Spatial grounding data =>
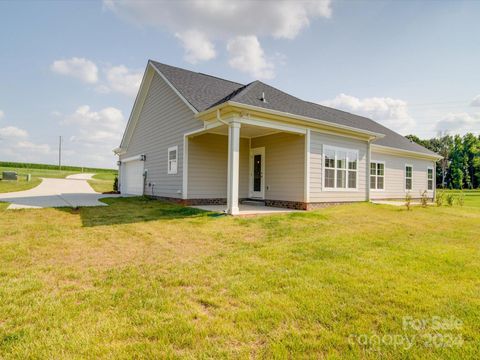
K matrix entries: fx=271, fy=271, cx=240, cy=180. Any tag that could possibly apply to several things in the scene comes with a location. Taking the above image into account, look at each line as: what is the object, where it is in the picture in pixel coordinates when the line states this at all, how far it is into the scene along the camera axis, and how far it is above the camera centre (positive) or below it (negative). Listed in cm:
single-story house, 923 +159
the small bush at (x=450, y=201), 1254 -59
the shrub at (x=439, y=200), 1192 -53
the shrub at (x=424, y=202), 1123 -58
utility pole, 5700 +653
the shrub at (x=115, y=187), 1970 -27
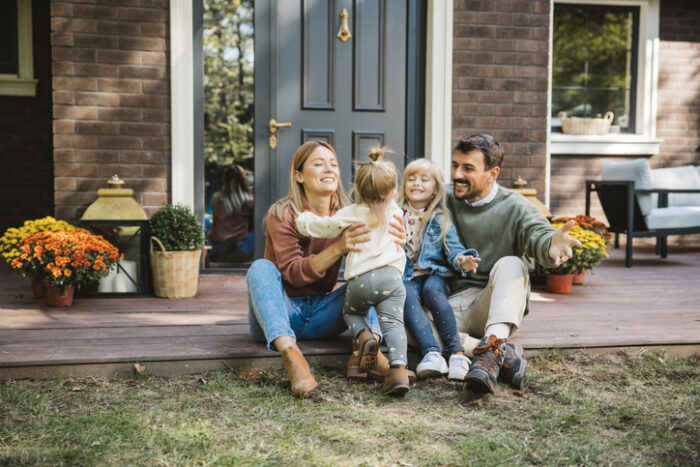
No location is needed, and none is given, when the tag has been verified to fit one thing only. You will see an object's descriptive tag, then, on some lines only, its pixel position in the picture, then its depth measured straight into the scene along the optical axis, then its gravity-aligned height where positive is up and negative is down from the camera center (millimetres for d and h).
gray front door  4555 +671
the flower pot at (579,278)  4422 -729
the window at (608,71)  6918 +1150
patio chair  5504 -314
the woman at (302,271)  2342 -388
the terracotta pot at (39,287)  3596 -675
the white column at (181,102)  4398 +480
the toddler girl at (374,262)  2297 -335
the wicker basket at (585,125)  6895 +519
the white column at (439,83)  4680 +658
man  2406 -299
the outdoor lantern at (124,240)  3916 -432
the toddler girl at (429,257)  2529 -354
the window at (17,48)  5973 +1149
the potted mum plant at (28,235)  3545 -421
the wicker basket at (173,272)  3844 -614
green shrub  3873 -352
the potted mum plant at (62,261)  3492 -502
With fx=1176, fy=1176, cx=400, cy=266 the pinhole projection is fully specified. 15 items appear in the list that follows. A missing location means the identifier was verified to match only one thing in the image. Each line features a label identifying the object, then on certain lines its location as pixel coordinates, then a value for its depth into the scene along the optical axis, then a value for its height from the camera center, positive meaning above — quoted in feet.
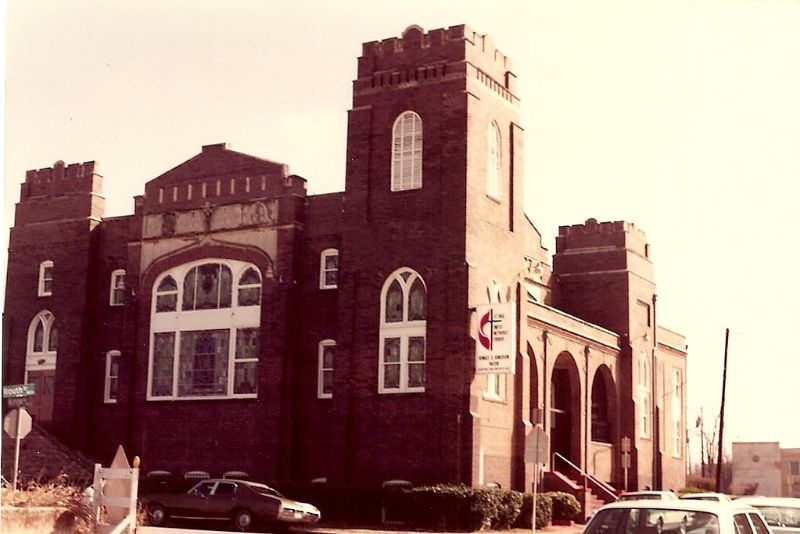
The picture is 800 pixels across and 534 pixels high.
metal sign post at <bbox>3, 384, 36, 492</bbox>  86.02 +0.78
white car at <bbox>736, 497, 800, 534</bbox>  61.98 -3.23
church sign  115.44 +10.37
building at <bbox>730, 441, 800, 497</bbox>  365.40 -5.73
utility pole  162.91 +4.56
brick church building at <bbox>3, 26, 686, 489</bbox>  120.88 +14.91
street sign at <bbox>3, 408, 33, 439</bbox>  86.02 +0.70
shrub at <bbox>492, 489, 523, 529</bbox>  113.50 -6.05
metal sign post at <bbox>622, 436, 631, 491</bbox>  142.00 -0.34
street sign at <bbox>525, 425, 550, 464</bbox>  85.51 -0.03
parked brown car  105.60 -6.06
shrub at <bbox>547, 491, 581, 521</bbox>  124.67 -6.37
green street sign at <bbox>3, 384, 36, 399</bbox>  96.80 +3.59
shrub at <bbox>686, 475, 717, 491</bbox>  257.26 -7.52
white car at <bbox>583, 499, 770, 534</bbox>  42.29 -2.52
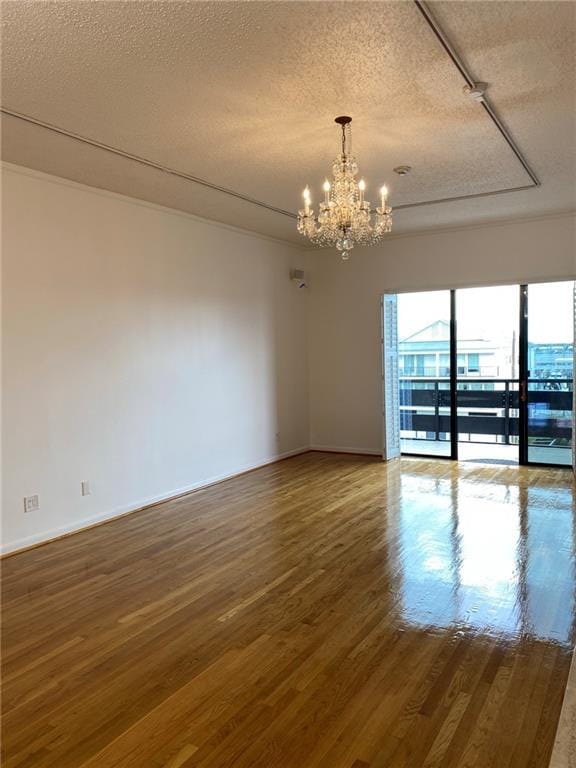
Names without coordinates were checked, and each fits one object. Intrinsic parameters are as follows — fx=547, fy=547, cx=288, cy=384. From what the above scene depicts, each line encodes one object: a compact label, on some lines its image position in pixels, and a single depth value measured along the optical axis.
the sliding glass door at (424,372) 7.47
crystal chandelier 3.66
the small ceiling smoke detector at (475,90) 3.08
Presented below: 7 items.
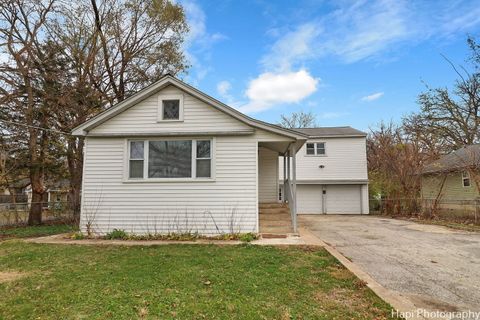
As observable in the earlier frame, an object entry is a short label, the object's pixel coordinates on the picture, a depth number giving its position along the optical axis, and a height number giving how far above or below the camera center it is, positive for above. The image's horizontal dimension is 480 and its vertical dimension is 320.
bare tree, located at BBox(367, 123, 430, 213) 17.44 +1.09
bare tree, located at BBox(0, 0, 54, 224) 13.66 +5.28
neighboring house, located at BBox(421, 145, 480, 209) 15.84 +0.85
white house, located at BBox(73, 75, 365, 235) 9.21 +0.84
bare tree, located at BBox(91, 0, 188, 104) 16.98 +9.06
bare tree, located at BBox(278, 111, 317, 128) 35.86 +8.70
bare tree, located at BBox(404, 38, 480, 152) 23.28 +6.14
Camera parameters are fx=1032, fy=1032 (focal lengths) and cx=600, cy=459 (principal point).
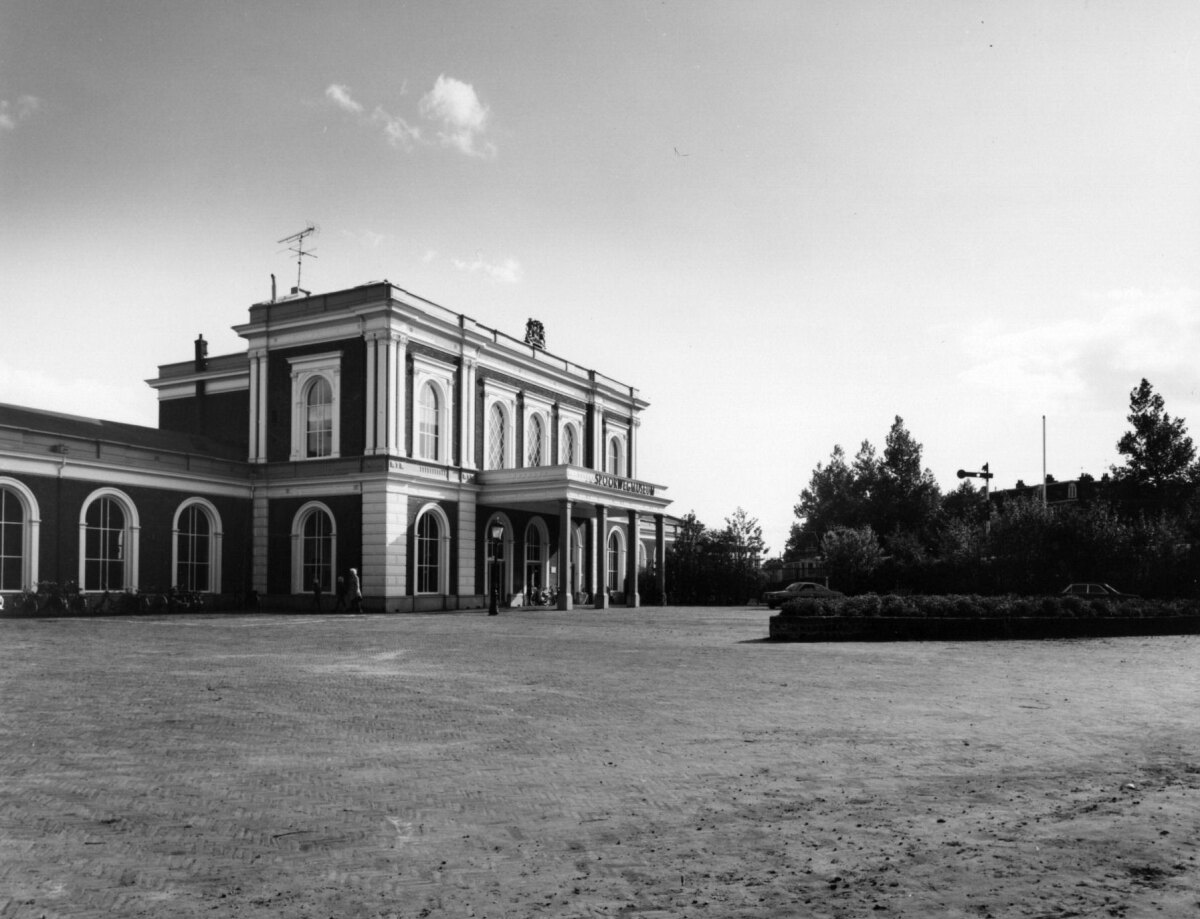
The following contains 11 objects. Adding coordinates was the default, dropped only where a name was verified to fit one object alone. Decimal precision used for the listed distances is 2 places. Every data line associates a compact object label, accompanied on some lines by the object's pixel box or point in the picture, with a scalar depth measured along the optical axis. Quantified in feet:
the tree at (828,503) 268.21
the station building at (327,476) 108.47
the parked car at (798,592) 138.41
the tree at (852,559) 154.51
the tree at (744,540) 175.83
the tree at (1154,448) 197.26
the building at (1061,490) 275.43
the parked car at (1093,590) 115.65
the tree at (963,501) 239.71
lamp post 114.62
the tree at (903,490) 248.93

What is needed =>
Repeat each line of the records above exactly, but do not copy the pictures.

Task output =>
K matrix entries: fx=271, fy=271, cx=240, cy=180. Any tag that could possibly apply to several things in the scene comes with a location. Taking the above image into account, look at each line as: what is the object, where it is in the picture in pixel coordinates when the line states this at all, how far it is into the scene along the camera axis, and how far it is above the camera centre (positive) or below it (negative). Listed in cm:
single-story house, 923 +159
the small bush at (x=450, y=201), 1254 -59
the shrub at (x=439, y=200), 1192 -53
the shrub at (x=424, y=202), 1123 -58
utility pole, 5700 +653
the shrub at (x=115, y=187), 1970 -27
No location is needed, and none is given, when the tag has been verified to fit one thing only. You will see an object's descriptive tag, then, on some lines only, its pixel position in the picture, then its depth measured straight into the scene along the optical axis, then its gravity-aligned height where positive is up and negative is down from the camera center (millimetres for d and h).
gray front door  4555 +671
the flower pot at (579,278)  4422 -729
the window at (608,71)  6918 +1150
patio chair  5504 -314
the woman at (302,271)  2342 -388
the terracotta pot at (39,287)  3596 -675
the white column at (181,102)  4398 +480
the toddler girl at (374,262)  2297 -335
the wicker basket at (585,125)  6895 +519
the white column at (439,83)  4680 +658
man  2406 -299
the outdoor lantern at (124,240)  3916 -432
the toddler girl at (429,257)  2529 -354
the window at (17,48)  5973 +1149
the potted mum plant at (28,235)  3545 -421
the wicker basket at (173,272)  3844 -614
green shrub  3873 -352
the potted mum plant at (62,261)  3492 -502
With fx=1176, fy=1176, cx=400, cy=266 the pinhole projection is fully specified. 15 items appear in the list that follows. A missing location means the identifier was verified to match only one thing in the image. Each line features a label identifying the object, then on certain lines its location as pixel coordinates, then a value for its depth into the scene along the optical axis, then a value for its height from the camera center, positive meaning above — quoted in feet.
The picture is 800 pixels across and 534 pixels high.
metal sign post at <bbox>3, 384, 36, 492</bbox>  86.02 +0.78
white car at <bbox>736, 497, 800, 534</bbox>  61.98 -3.23
church sign  115.44 +10.37
building at <bbox>730, 441, 800, 497</bbox>  365.40 -5.73
utility pole  162.91 +4.56
brick church building at <bbox>3, 26, 686, 489</bbox>  120.88 +14.91
street sign at <bbox>3, 408, 33, 439</bbox>  86.02 +0.70
shrub at <bbox>492, 489, 523, 529</bbox>  113.50 -6.05
metal sign post at <bbox>622, 436, 631, 491</bbox>  142.00 -0.34
street sign at <bbox>525, 425, 550, 464</bbox>  85.51 -0.03
parked brown car  105.60 -6.06
shrub at <bbox>547, 491, 581, 521</bbox>  124.67 -6.37
green street sign at <bbox>3, 384, 36, 399</bbox>  96.80 +3.59
shrub at <bbox>686, 475, 717, 491</bbox>  257.26 -7.52
white car at <bbox>583, 499, 770, 534</bbox>  42.29 -2.52
Names without coordinates were checked, and each fits one object. Intrinsic parameters are as follows — fx=547, fy=547, cx=288, cy=384. From what the above scene depicts, each line encodes one object: a compact label, on some lines its image position in pixels, and a single depth value measured along the optical axis.
the sliding glass door at (424,372) 7.47
crystal chandelier 3.66
the small ceiling smoke detector at (475,90) 3.08
Presented below: 7 items.
As observable in the earlier frame, an object entry is a short label, the object's pixel coordinates on the picture, a depth number giving its position along the optical axis, and a height number giving how far above or below the camera center it is, positive for above. The image's horizontal dimension is 480 and its vertical dimension is 320.
bare tree, located at BBox(367, 123, 430, 213) 17.44 +1.09
bare tree, located at BBox(0, 0, 54, 224) 13.66 +5.28
neighboring house, located at BBox(421, 145, 480, 209) 15.84 +0.85
white house, located at BBox(73, 75, 365, 235) 9.21 +0.84
bare tree, located at BBox(91, 0, 188, 104) 16.98 +9.06
bare tree, located at BBox(278, 111, 317, 128) 35.86 +8.70
bare tree, located at BBox(404, 38, 480, 152) 23.28 +6.14
Camera parameters are fx=1032, fy=1032 (focal lengths) and cx=600, cy=459 (principal point).
The following contains 11 objects. Adding coordinates was the default, dropped only where a name was verified to fit one object alone. Decimal precision used for the listed distances is 2 places. Every data line associates a compact object label, accompanied on some lines by the object's pixel box or point in the picture, with a scalar depth measured along the optical axis. Quantified in feet:
the tree at (828,503) 268.21
the station building at (327,476) 108.47
the parked car at (798,592) 138.41
the tree at (852,559) 154.51
the tree at (744,540) 175.83
the tree at (1154,448) 197.26
the building at (1061,490) 275.43
the parked car at (1093,590) 115.65
the tree at (963,501) 239.71
lamp post 114.62
the tree at (903,490) 248.93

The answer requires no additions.